Anyone who can prove they have lived in the UK for less than five years, including those who have moved during the transition period, should be eligible for pre-settled status. Those with pre-settled status can remain in the UK while they gain the five years of residency needed to apply for ‘settled status’. Those with pre-settled status can spend two years in a row outside of the UK without losing their status.
EU nationals can apply for the settled status scheme for free, using the online system and app to upload documents. Those without their own technology may use someone else’s phone.
When applying for settled status, the applicant’s National Insurance number is used to check their eligibility based on tax and benefit records. If insufficient records are found, individuals may need to submit additional documents, such as annual bank statements, letters from their employer or council tax bills. Those applying for pre-settled status can submit a range of documents including payslips, domestic bills and passport stamps confirming entry to the UK.
It usually takes around five working days for complete applications to be processed, but it can take up to a month. Applications will likely take longer if more information is requested, the applicant is a minor or an application is submitted on paper.
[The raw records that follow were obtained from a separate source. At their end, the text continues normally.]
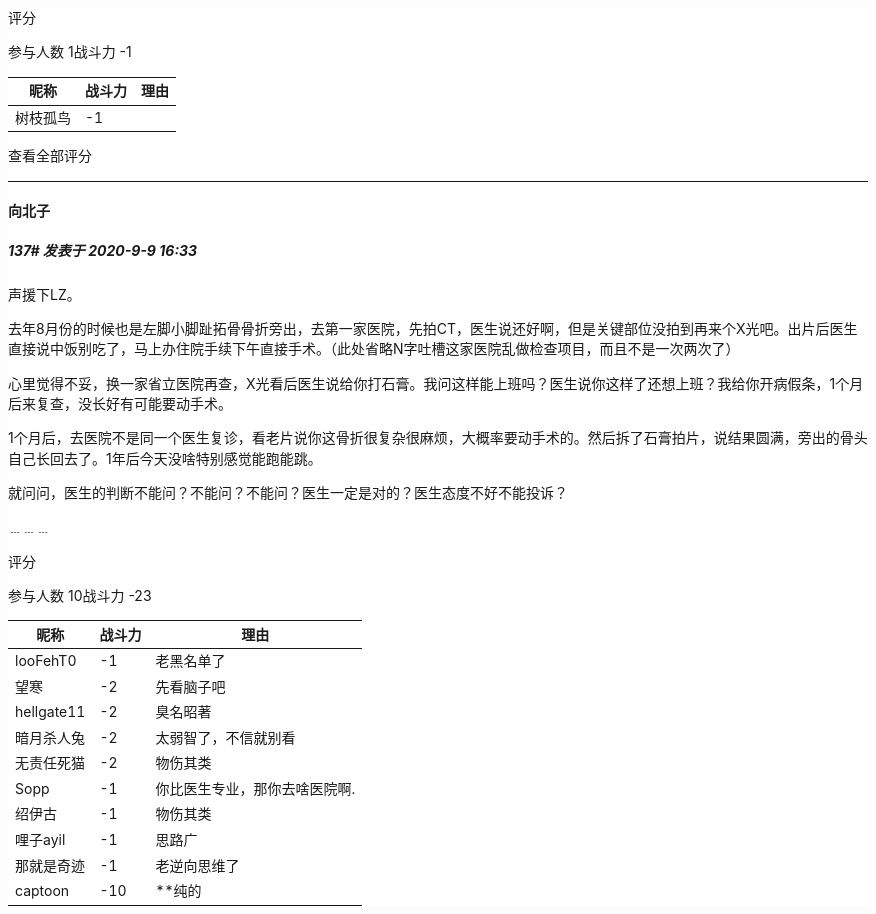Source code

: 评分


 参与人数 1战斗力 -1

|昵称|战斗力|理由|
|----|---|---|
| 树枝孤鸟|-1||


查看全部评分


-----

####  向北子  
##### 137#       发表于 2020-9-9 16:33


声援下LZ。

去年8月份的时候也是左脚小脚趾拓骨骨折旁出，去第一家医院，先拍CT，医生说还好啊，但是关键部位没拍到再来个X光吧。出片后医生直接说中饭别吃了，马上办住院手续下午直接手术。（此处省略N字吐槽这家医院乱做检查项目，而且不是一次两次了）

心里觉得不妥，换一家省立医院再查，X光看后医生说给你打石膏。我问这样能上班吗？医生说你这样了还想上班？我给你开病假条，1个月后来复查，没长好有可能要动手术。

1个月后，去医院不是同一个医生复诊，看老片说你这骨折很复杂很麻烦，大概率要动手术的。然后拆了石膏拍片，说结果圆满，旁出的骨头自己长回去了。1年后今天没啥特别感觉能跑能跳。


就问问，医生的判断不能问？不能问？不能问？医生一定是对的？医生态度不好不能投诉？


﹍﹍﹍

评分


 参与人数 10战斗力 -23

|昵称|战斗力|理由|
|----|---|---|
| looFehT0|-1|老黑名单了|
| 望寒|-2|先看脑子吧|
| hellgate11|-2|臭名昭著|
| 暗月杀人兔|-2|太弱智了，不信就别看|
| 无责任死猫|-2|物伤其类|
| Sopp|-1|你比医生专业，那你去啥医院啊.|
| 绍伊古|-1|物伤其类|
| 哩子ayil|-1|思路广|
| 那就是奇迹|-1|老逆向思维了|
| captoon|-10|**纯的|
Irish citizens in the UK do not need to apply for settled status, as Ireland and the UK will remain part of the Common Travel Area (CTA).
EU citizens moving to the UK from 1 January 2021
EU citizens living in the UK from 1 January 2021 will need to comply with new UK immigration requirements.
Those wishing to work in the UK will need a work visa. In most cases, individuals will apply through the new ‘skilled worker’ route, which will require them to have a job offer from a Home Office licensed sponsor company, a job at a required skill level (A level or equivalent) and speak English to the required standard. The job must also meet the applicable minimum salary threshold, which will be the higher of £25600 or the ‘going rate’ for the specific role they intend to take. It will be possible to ‘trade’ some of these characteristics if the job is in a shortage occupation or the individual has a PhD.
The UK has no specific retirement visa. EU citizens wishing to retire in the UK from January will need to check if they are eligible under the UK’s immigration rules.
As with UK citizens moving to the EU from 1 January 2021, details around social security coordination are subject to ongoing negotiations and may be affected by pre-existing agreements between the UK and EU member states.